Please use this identifier to cite or link to this item: http://hdl.handle.net/1942/17046
Title: Genetic Variation in Immunoglobulin G Receptor Affects Survival After Lung Transplantation
Authors: Ruttens, D.
Verleden, S. E.
Goeminne, P. C.
Vandermeulen, E.
Wauters, E.
COX, Bianca 
Vos, R.
Van Raemdonck, D. E.
LAMBRECHTS, Danny 
Vanaudenaerde, B. M.
Verleden, G. M.
Issue Date: 2014
Publisher: WILEY-BLACKWELL
Source: AMERICAN JOURNAL OF TRANSPLANTATION, 14 (7), p. 1672-1677
Abstract: Chronic rejection remains the most important complication after lung transplantation (LTx). There is mounting evidence that both rheumatoid arthritis and chronic rejection share similar inflammatory mechanisms. As genetic variants in the FCGR2A gene that encodes the immunoglobulin gamma receptor (IgGR) have been identified in rheumatoid arthritis, we investigated the relationship between a genetic variant in the IgGR gene and chronic rejection and mortality after LTx. Recipient DNA from blood or explant lung tissue of 418 LTx recipients was evaluated for the IgGR (rs12746613) polymorphism. Multivariate analysis was carried out, correcting for several co-variants. In total, 216 patients had the CC-genotype (52%), 137 had the CT-genotype (33%) and 65 had the TT-genotype (15%). Univariate analysis demonstrated higher mortality in the TT-genotype compared with both other genotypes (p<0.0001). Multivariate analysis showed that the TT-genotype had worse survival compared with the CC-genotype (hazard ratio [HR]=2.26, p=0.0002) but no significance was observed in the CT-genotype (HR=1.32, p=0.18). No difference was seen for chronic rejection. The TT-genotype demonstrated more respiratory infections (total, p=0.037; per patient, p=0.0022) compared with the other genotypes. A genetic variant in the IgGR is associated with higher mortality and more respiratory infections, although not with increased prevalence of chronic rejection, after LTx.

SET OF TASKS:
1. Answer these from the lung transplantation text, one per line:
(a) Which publisher is listed?
(b) How many LTx recipients had their DNA evaluated?
(c) What hazard ratio did the multivariate analysis give for the TT-genotype compared with the CC-genotype?
2. Carry on the lung transplantation text past its final sentence.
The material after this point is separate from the lung transplantation text.

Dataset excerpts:
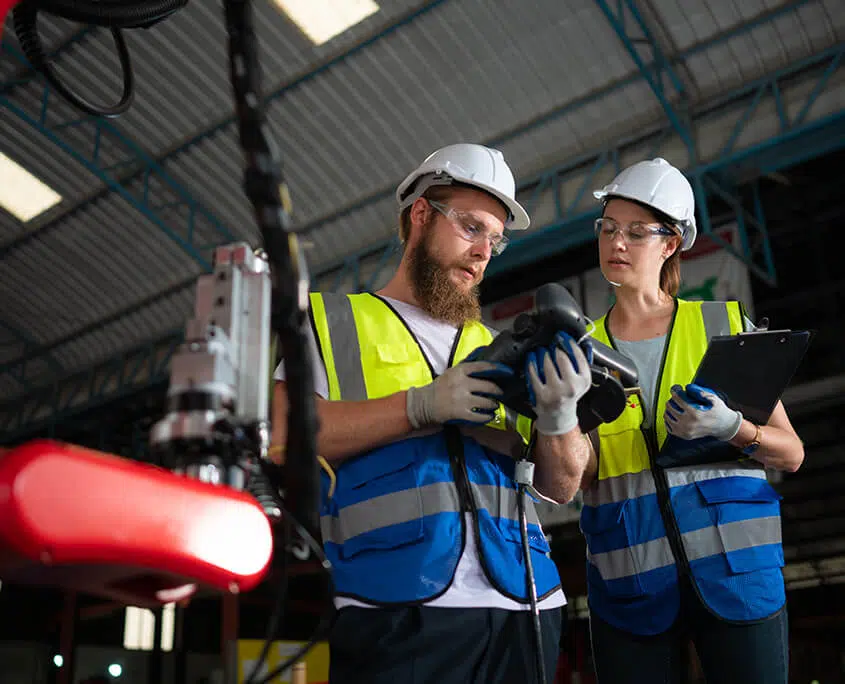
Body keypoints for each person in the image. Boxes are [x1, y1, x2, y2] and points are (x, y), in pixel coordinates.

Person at [271, 143, 594, 684]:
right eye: (471, 228)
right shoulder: (331, 323)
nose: (483, 252)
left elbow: (560, 488)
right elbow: (285, 438)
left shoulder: (500, 346)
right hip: (395, 603)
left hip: (527, 604)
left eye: (495, 240)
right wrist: (417, 406)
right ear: (421, 215)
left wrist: (560, 419)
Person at [570, 158, 804, 683]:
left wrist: (733, 429)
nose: (617, 243)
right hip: (630, 582)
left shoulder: (723, 325)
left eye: (636, 232)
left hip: (737, 574)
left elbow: (791, 453)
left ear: (671, 244)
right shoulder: (581, 351)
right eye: (608, 228)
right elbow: (577, 476)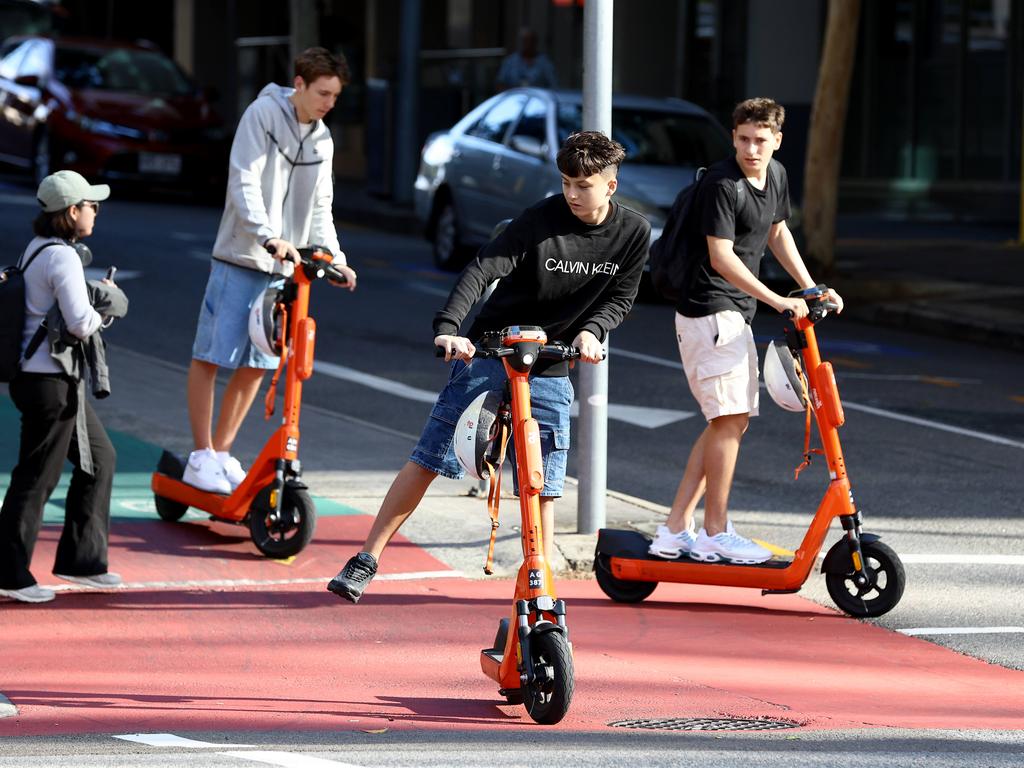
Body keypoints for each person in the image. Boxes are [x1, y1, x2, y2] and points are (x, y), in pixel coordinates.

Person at [327, 131, 649, 603]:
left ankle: (538, 585)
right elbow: (483, 269)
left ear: (611, 185)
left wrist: (592, 331)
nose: (573, 194)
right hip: (494, 349)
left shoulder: (633, 232)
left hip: (553, 360)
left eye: (585, 185)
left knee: (543, 482)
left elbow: (622, 296)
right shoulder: (539, 219)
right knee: (430, 457)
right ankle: (366, 558)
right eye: (566, 183)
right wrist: (449, 327)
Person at [648, 97, 844, 564]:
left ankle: (675, 530)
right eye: (742, 139)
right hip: (708, 313)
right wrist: (777, 299)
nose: (750, 149)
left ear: (777, 140)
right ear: (733, 137)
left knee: (726, 422)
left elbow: (777, 233)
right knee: (729, 421)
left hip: (734, 315)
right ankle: (715, 531)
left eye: (760, 140)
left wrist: (809, 286)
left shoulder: (774, 175)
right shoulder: (721, 183)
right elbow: (721, 256)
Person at [184, 46, 358, 494]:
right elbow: (243, 180)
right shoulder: (260, 115)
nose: (328, 104)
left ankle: (221, 453)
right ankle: (199, 454)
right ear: (298, 85)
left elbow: (322, 208)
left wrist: (335, 258)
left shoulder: (322, 139)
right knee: (212, 356)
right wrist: (266, 234)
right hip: (241, 256)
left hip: (285, 269)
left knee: (259, 363)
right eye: (322, 93)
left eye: (335, 96)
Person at [0, 170, 126, 603]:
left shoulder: (39, 249)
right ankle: (10, 573)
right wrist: (107, 302)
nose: (95, 211)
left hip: (45, 380)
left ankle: (83, 562)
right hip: (48, 383)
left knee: (100, 460)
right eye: (91, 205)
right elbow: (79, 323)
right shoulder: (63, 257)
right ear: (72, 212)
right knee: (37, 475)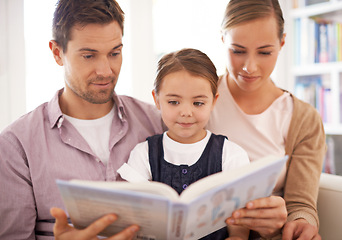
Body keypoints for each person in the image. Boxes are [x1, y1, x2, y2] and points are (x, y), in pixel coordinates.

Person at [0, 0, 165, 239]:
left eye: (114, 53)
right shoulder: (17, 146)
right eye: (89, 56)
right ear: (57, 53)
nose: (106, 70)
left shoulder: (156, 121)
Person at [206, 0, 326, 239]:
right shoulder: (198, 100)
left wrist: (300, 222)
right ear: (222, 39)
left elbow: (300, 205)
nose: (250, 67)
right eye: (238, 51)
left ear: (282, 42)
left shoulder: (303, 119)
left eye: (264, 52)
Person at [117, 48, 250, 239]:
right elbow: (133, 217)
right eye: (173, 102)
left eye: (198, 103)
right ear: (157, 99)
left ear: (213, 101)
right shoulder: (143, 153)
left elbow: (239, 228)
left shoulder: (231, 154)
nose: (186, 112)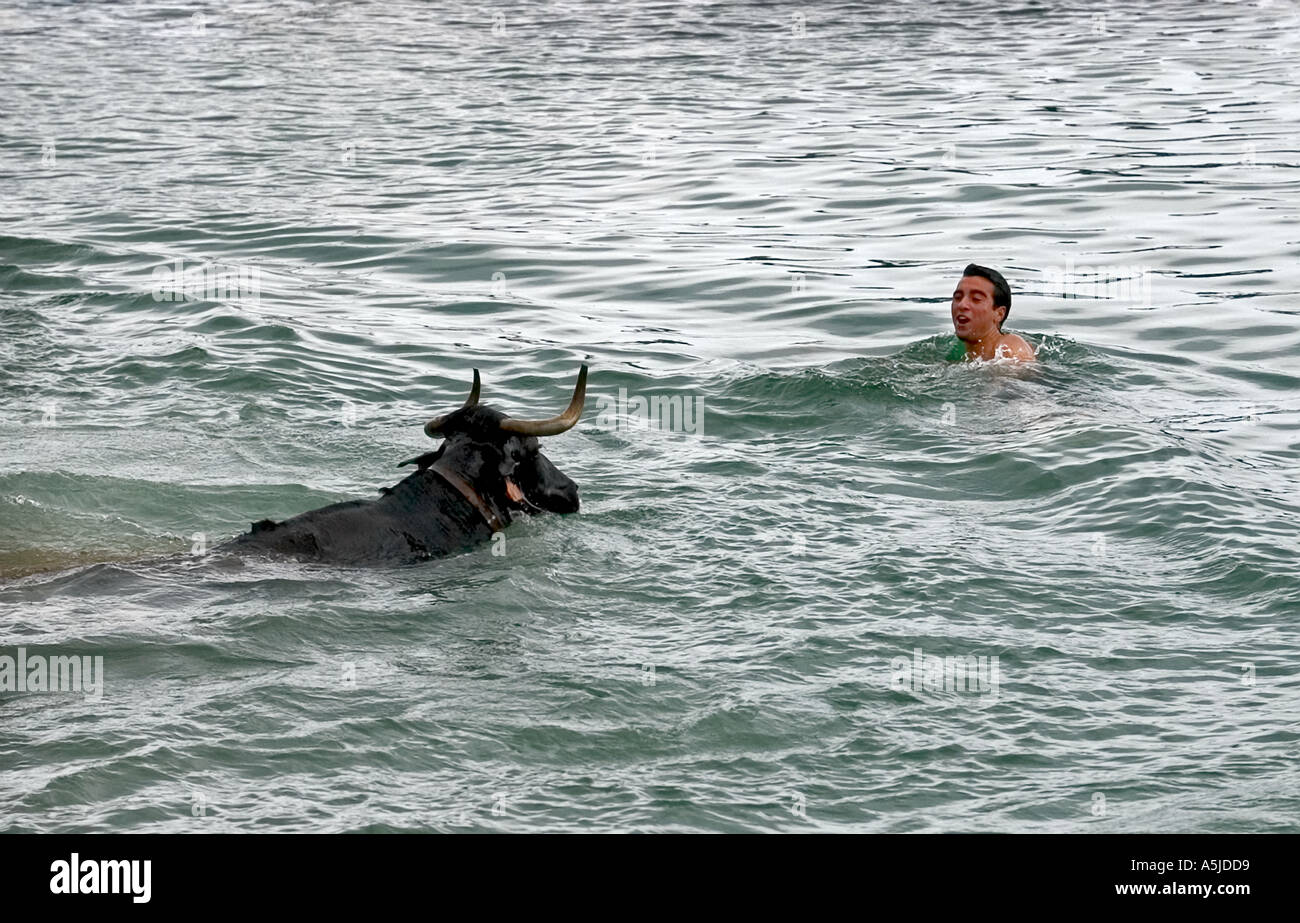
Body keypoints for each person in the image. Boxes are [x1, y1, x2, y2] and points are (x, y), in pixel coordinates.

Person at [949, 264, 1035, 361]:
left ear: (999, 314)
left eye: (976, 299)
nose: (961, 305)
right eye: (958, 298)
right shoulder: (956, 352)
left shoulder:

OUTPUTS BY TASK:
1.
(a) WILEY-BLACKWELL
(b) 418
(c) 2.26

2.
Notes: [Ruttens, D.; Verleden, S. E.; Goeminne, P. C.; Vandermeulen, E.; Vos, R.; Van Raemdonck, D. E.; Vanaudenaerde, B. M.; Verleden, G. M.] Katholieke Univ Leuven, Lung Transplant Unit, Lab Pneumol, Univ Hosp Gasthuisberg Leuven, Leuven, Belgium. [Wauters, E.; Lambrechts, D.] VIB, VRC, Leuven, Belgium. [Wauters, E.; Lambrechts, D.] Katholieke Univ Leuven, Lab Translat Genet, Dept Oncol, Leuven, Belgium. [Cox, B.] Hasselt Univ, Ctr Environm Sci, Diepenbeek, Belgium.
Keywords: FCGR2A; genetics; IgG; lung transplantation; mortality; respiratory infections;FCGR2A; genetics; IgG; lung transplantation; mortality; respiratory infections
Document URI: http://hdl.handle.net/1942/17046
ISSN: 1600-6135
e-ISSN: 1600-6143
DOI: 10.1111/ajt.12745
ISI #: 000338024700028
Rights: © Copyright 2014 The American Society of Transplantation and the American Society of Transplant Surgeons.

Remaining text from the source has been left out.